- Born: October 17, 1925 Pöcking
- Died: June 3, 1995 (aged 69) Graz
- Education: Ludwig-Maximilians-Universität München
- Scientific career
- Workplaces: Free University of Berlin; University of Graz
- Thesis: On holarctic lobate Lecanora species
- Doctoral advisors: Karl Suessenguth
- Doctoral students: Burghard Hein
- Author abbrev. (botany): Poelt

= Josef Poelt =

German-Austrian academic botanist, bryologist and lichenologist

Josef Poelt was a botanist, bryologist and lichenologist. He held the chair in Systematic Botany and Plant Geography at the Free University of Berlin (1965–1972) and then was head of the Botanical Institute and Botanical Garden of Graz University, Austria (1972–1990).

==Early life and education==
Josef Poelt was born in 1925 in the village of Pöcking in Bavaria, Germany, where his parents ran a guest house. He began to study botany at the Ludwig-Maximilians-Universität München, but he joined the German army and was assigned to an intelligence unit in Russia due to the start of the Second World War. After illness and time as a prisoner of war of the British, he returned to university study in 1946 and graduated with a bachelor's degree in natural sciences in 1950. Poelt was influenced by a botanist, H. Paul, to study non-flowering plants. He made use of the lichen herbarium at the university's botanic garden which contained nineteenth century specimens collected by Ferdinand Arnold and August von Krempelhuber. He later completed both his PhD (1950) and habilitation (1959) there.

==Career==
He became an assistant at the botanic garden in Munich and from 1954 was curator of the cryptogam herbarium at the Botanische Staatssammlung München. In 1965, Poelt was appointed to the chair in Systematic Botany and Plant Geography at the Free University of Berlin to lead a new research institute. He was able to recruit staff, including Christian Leuckert, and install new facilities including for chemotaxonomy of lichens. He moved to the chair in Systematic Botany at the University of Graz in Austria in 1972. This was in part to be away from student unrest in Berlin. He was able to develop an international centre for cryptogam biology that included visiting researchers, an extensive herbarium and training programmes. He retired in 1990 but continued to work at University of Graz as an emeritus professor until his death in 1995.

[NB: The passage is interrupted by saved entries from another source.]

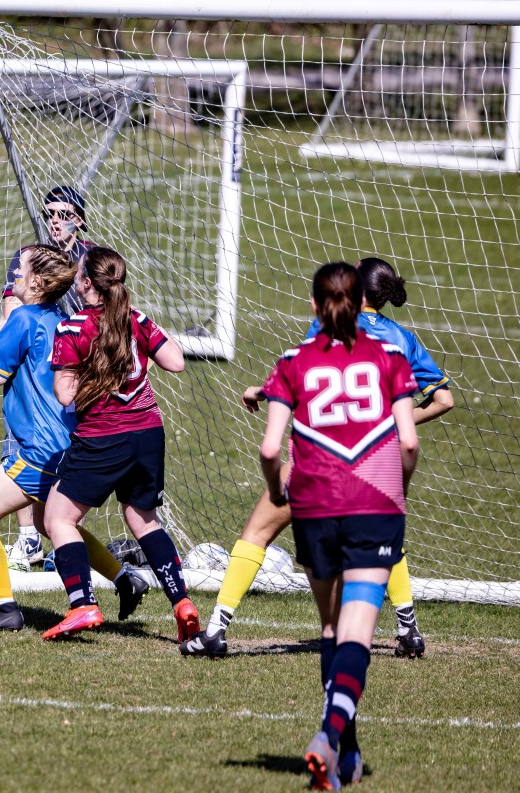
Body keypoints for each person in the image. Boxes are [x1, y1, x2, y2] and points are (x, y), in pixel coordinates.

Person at [182, 256, 454, 661]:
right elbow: (444, 399)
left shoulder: (326, 327)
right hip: (372, 462)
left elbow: (306, 376)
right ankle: (408, 629)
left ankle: (216, 631)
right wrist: (393, 422)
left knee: (257, 532)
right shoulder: (401, 341)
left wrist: (260, 391)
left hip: (317, 461)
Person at [253, 262, 420, 790]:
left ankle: (346, 753)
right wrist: (398, 488)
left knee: (331, 629)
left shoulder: (291, 361)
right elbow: (408, 442)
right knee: (357, 634)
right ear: (361, 303)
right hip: (375, 505)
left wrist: (277, 490)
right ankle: (329, 735)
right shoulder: (391, 356)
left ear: (314, 305)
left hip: (315, 505)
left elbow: (271, 449)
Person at [0, 245, 149, 631]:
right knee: (54, 524)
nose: (14, 272)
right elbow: (12, 358)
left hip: (38, 449)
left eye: (21, 268)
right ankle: (124, 579)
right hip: (68, 441)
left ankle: (4, 606)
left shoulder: (23, 318)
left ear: (37, 282)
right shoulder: (61, 318)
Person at [43, 246, 198, 642]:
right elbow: (176, 361)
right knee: (144, 520)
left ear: (85, 284)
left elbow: (64, 394)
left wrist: (91, 375)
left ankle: (82, 604)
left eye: (78, 274)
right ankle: (182, 602)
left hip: (102, 436)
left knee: (59, 519)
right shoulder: (136, 319)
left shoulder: (73, 328)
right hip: (147, 433)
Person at [0, 185, 97, 567]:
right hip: (34, 366)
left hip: (75, 368)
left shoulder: (91, 258)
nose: (55, 221)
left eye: (64, 214)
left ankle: (63, 542)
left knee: (72, 455)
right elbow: (12, 305)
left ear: (80, 220)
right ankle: (28, 539)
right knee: (20, 445)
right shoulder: (29, 257)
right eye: (50, 214)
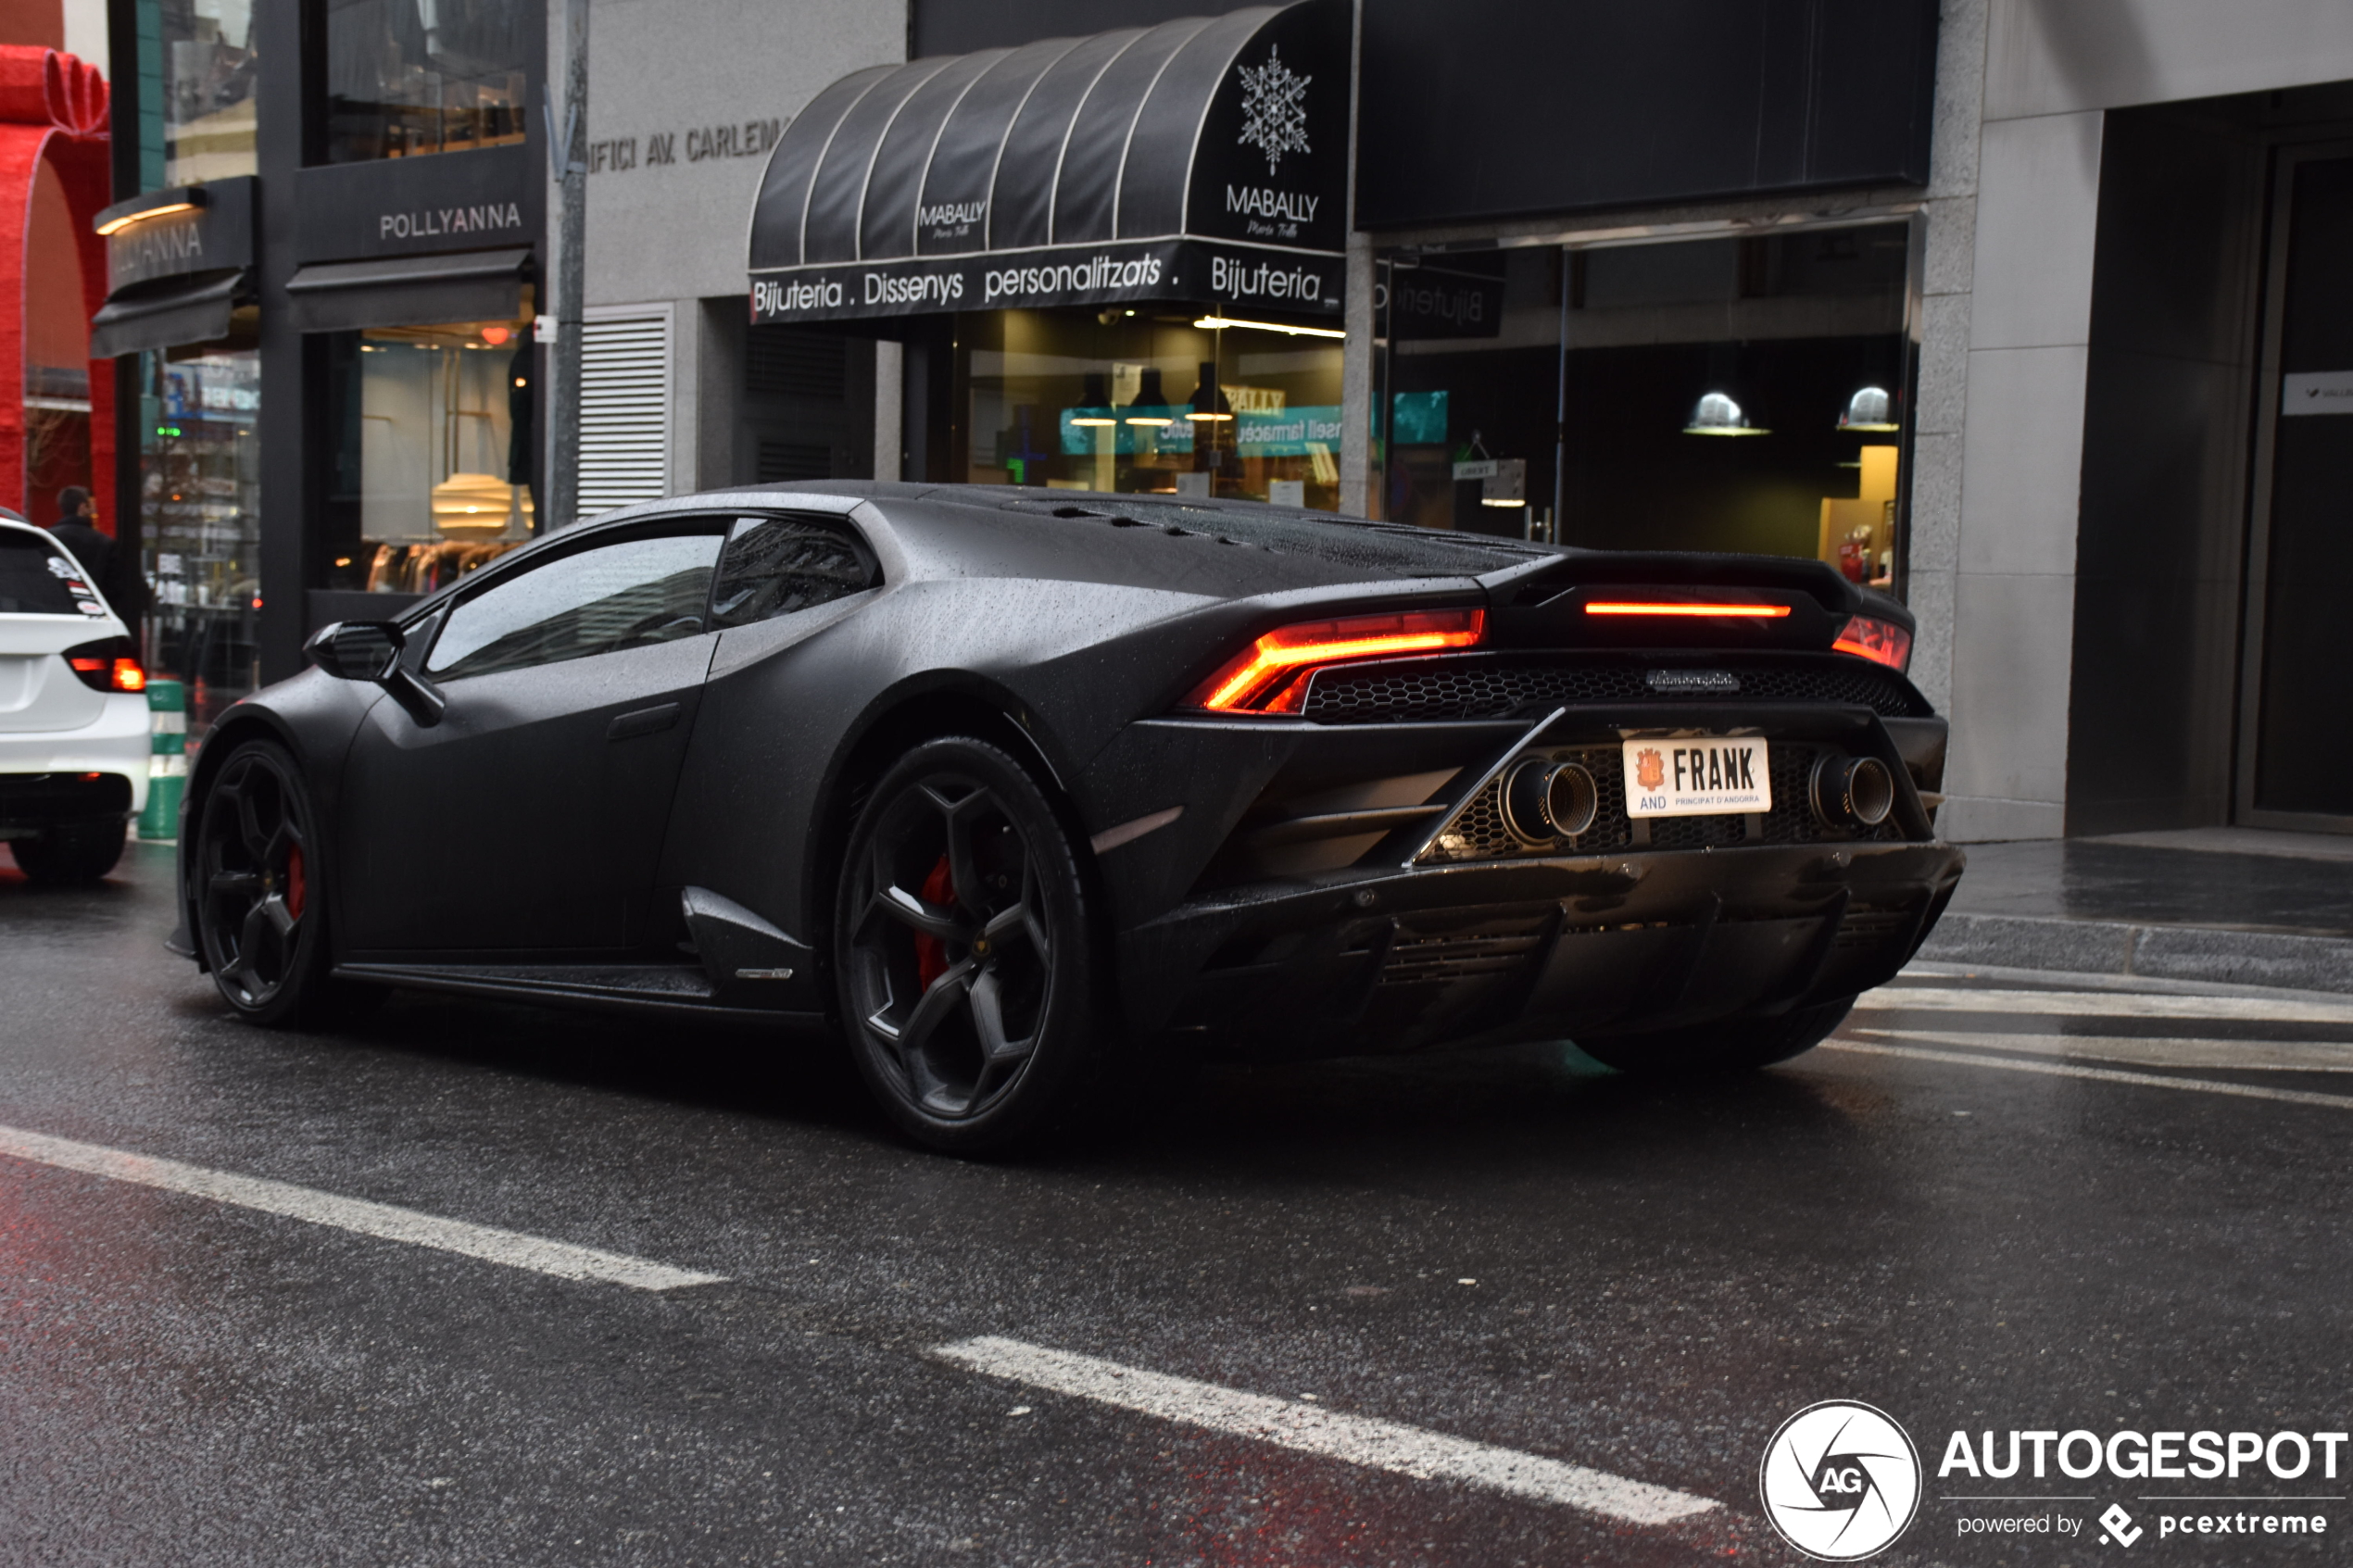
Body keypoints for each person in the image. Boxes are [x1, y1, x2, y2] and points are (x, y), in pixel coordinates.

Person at [47, 486, 112, 585]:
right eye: (91, 506)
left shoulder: (47, 537)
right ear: (82, 507)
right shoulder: (102, 542)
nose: (94, 511)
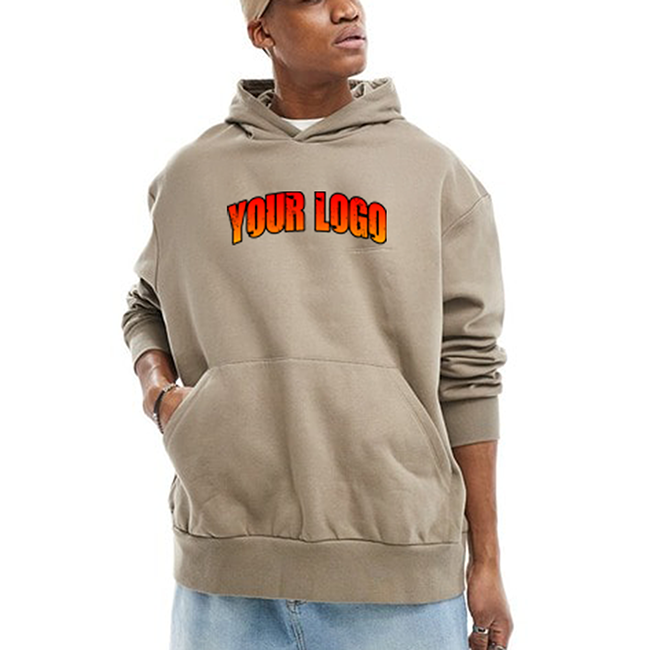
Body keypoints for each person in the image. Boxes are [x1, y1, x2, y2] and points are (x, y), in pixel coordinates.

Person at [120, 0, 514, 648]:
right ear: (261, 30)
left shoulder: (434, 174)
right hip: (225, 573)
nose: (347, 9)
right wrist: (158, 392)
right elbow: (145, 303)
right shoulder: (192, 177)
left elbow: (469, 369)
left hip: (401, 579)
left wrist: (488, 561)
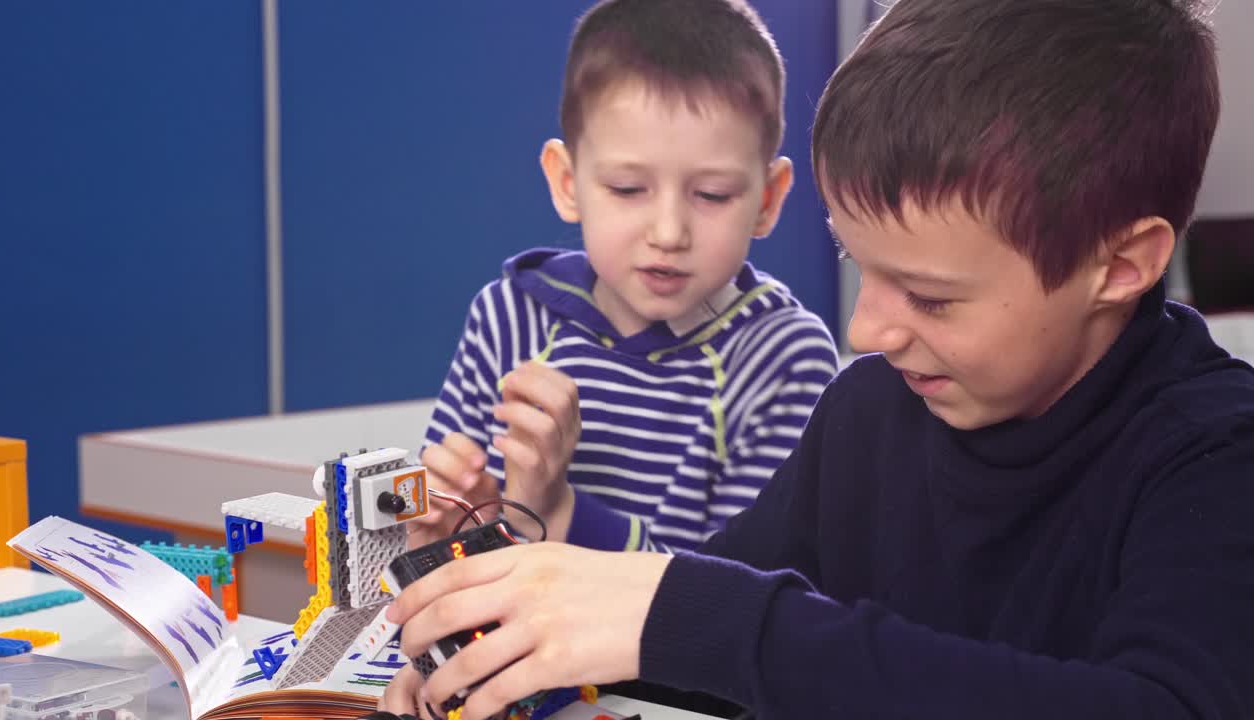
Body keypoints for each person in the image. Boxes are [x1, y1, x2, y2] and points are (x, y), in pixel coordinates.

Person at [380, 0, 1254, 718]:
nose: (868, 330)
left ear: (1120, 265)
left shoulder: (1216, 459)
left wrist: (696, 617)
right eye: (857, 267)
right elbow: (689, 642)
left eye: (931, 296)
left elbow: (1163, 706)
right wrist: (509, 657)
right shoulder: (872, 414)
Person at [408, 0, 838, 555]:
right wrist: (453, 528)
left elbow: (739, 607)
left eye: (712, 195)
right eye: (629, 189)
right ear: (567, 182)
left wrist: (557, 511)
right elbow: (441, 551)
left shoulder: (782, 357)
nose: (668, 232)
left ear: (768, 198)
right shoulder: (507, 319)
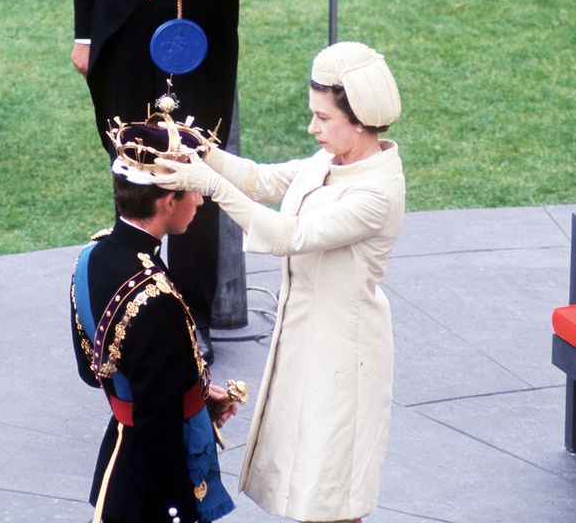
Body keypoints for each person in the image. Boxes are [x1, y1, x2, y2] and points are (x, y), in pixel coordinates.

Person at [150, 42, 406, 522]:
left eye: (323, 118)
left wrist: (208, 182)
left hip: (345, 350)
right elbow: (263, 180)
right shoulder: (330, 161)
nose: (313, 128)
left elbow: (290, 235)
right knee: (306, 477)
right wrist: (204, 151)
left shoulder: (378, 191)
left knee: (332, 487)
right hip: (305, 338)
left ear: (359, 118)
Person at [71, 0, 301, 363]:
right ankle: (125, 301)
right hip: (122, 33)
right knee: (132, 165)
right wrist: (86, 35)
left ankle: (191, 316)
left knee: (198, 165)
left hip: (199, 39)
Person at [70, 106, 240, 523]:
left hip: (120, 459)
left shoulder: (90, 256)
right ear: (168, 201)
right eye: (193, 190)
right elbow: (158, 422)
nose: (200, 200)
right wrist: (178, 507)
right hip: (152, 486)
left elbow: (93, 371)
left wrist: (193, 392)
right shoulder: (156, 298)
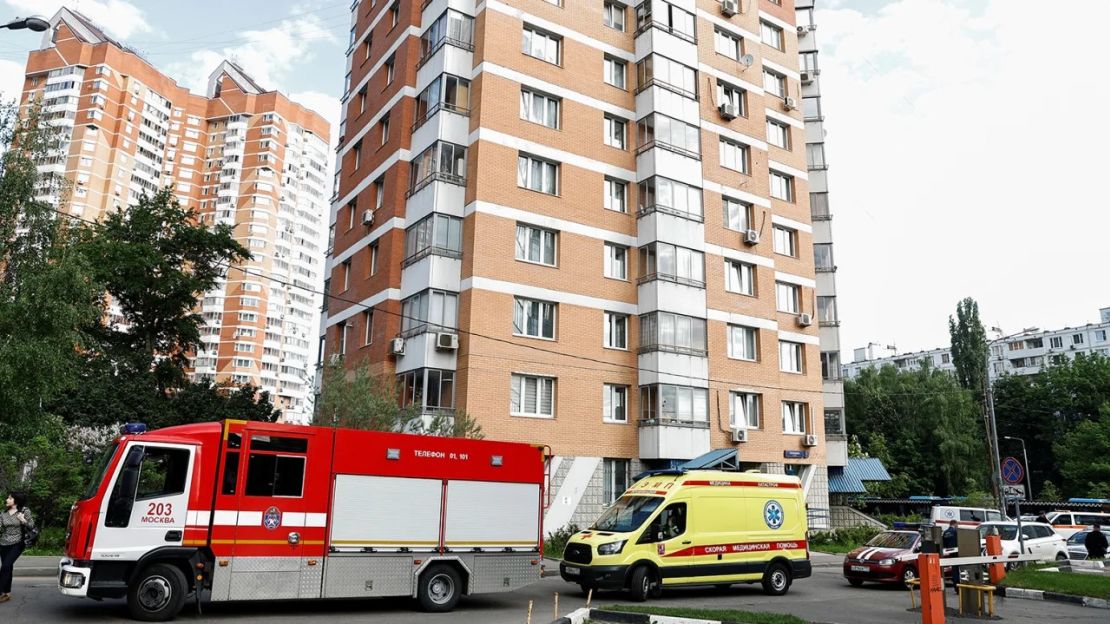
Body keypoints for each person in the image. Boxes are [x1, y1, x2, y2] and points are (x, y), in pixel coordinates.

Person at [0, 492, 35, 603]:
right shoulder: (3, 513)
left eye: (9, 498)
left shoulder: (25, 511)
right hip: (3, 543)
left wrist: (23, 520)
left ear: (16, 500)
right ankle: (7, 593)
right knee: (8, 568)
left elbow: (32, 526)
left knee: (5, 566)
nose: (7, 500)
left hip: (18, 543)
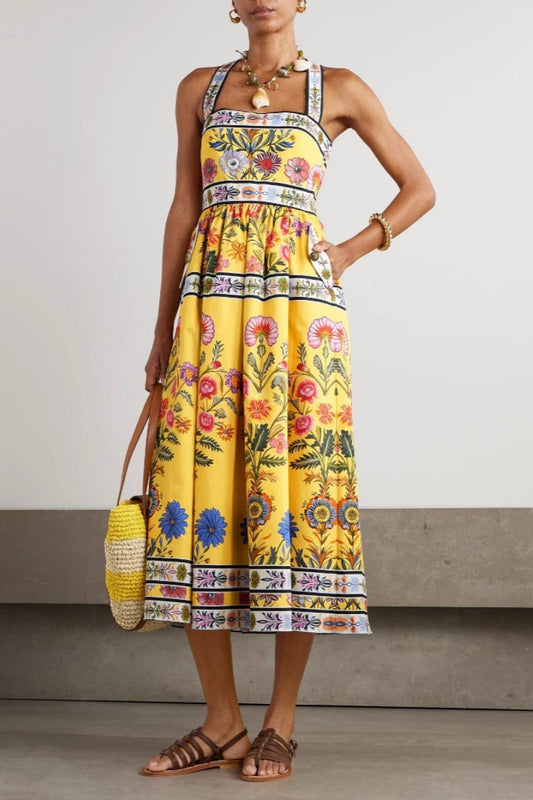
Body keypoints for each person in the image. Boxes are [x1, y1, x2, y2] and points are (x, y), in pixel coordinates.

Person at [140, 0, 435, 782]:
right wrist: (162, 329)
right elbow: (185, 206)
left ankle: (279, 722)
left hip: (299, 321)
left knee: (295, 494)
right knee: (195, 489)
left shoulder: (340, 87)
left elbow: (418, 188)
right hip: (209, 315)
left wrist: (350, 249)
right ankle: (221, 721)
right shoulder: (199, 88)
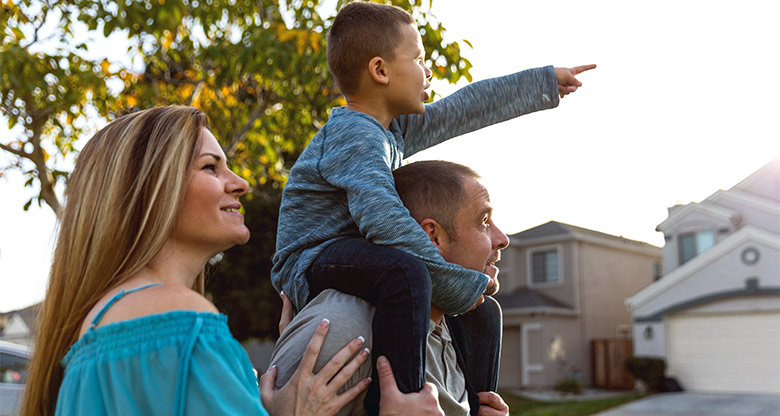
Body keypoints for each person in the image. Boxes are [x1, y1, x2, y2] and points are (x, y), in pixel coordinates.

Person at [271, 1, 595, 412]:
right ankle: (399, 401)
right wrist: (452, 278)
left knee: (483, 311)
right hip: (312, 259)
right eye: (420, 59)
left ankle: (476, 403)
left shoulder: (392, 131)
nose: (429, 71)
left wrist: (542, 83)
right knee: (406, 272)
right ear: (380, 71)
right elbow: (382, 219)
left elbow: (463, 109)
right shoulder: (354, 133)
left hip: (354, 255)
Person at [19, 106, 439, 416]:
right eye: (211, 167)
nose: (240, 183)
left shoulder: (101, 326)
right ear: (151, 190)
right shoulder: (180, 323)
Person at [271, 160, 512, 416]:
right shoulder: (344, 330)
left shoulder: (460, 329)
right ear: (433, 237)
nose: (503, 239)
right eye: (484, 221)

Poelt specialised in the taxonomy, morphology, evolution and biology of lichens, especially the areas of lichen biology, correlations between structure and function, and evolutionary trends in lichens. His work from 1950 onwards provided modern, detailed and practical descriptions of lichen species. As well as microscopic features he also made use of chemical characteristics to circumscribe species. He made a significant contribution to the taxonomy of the Lecanoraceae, Physciaceae and the Teloschistaceae, as well as several other taxa. He also provided insights into the vegetative reproductive structures of lichens, described lichens that live on mosses (muscicolous species) and investigated species with cyanobacteria photobionts. He improved knowledge of parasitic lichens from that of vague and poorly understood organisms to where their biological and ecological strategies and characters were described clearly, and he identified many new taxa with this parasitic habit. Others often sent him samples of lichens for advice about identification. He also travelled widely to see lichens in the field, including to Brazil, Costa Rica, Greenland, Tierra del Fuego, Pakistan, Afghanistan and Nepal as well as all round Europe. In addition he had a very broad knowledge of general plant systematics and floristics.

Poelt edited and co-edited eleven exsiccatae. In 1956 he started the edition of his first series Lichenes Alpium et regionum confinium distributed by the Botanische Staatssammlung München. It was followed by a number of exsiccatae distributed through the University of Graz, among them, starting in 1977, the series Reliquiae Petrakianae with plant material collected by Franz Petrak.

==Publications==
Poelt published his first paper in 1950, and was an author or co-author of at least 400 publications. These included around 200 about lichens. The book Bestimmungsschlüssel europäischer Flechten was published in 1969, an important key for identification of European lichens, followed by several supplements (1977, 1981) that he prepared in collaboration with others. His completion of a comprehensive account of the lichens of Austria was prevented by his sudden death. He was also the author or co-author of at least 100 publications on bryophytes, vascular plants and fungi.

==Honours and awards==
He was elected as a member of the Bavarian Academy of Sciences in 1982. He was made an honorary member of the Regensburg Botanical Society, the world's oldest botanical society and a foreign member of the Linnean Society of London. He was also an honorary corresponding member of the Botanical Society of America. A festschrift was held to celebrate his birthday in 1985 when he was sixty. In 1992 he was awarded the Acharius Medal by the International Association for Lichenology in recognition of his long and distinguished service to lichenology.

Eight genera, including Poeltiaria, Poeltidea and the anagram Topelia, and 33 species have been named after him.

==Personal life==
He married the mycologist Christa Meilhamer (1937–76) in 1959 and they had two children together. Poelt was an alpine mountaineer and good at yodelling.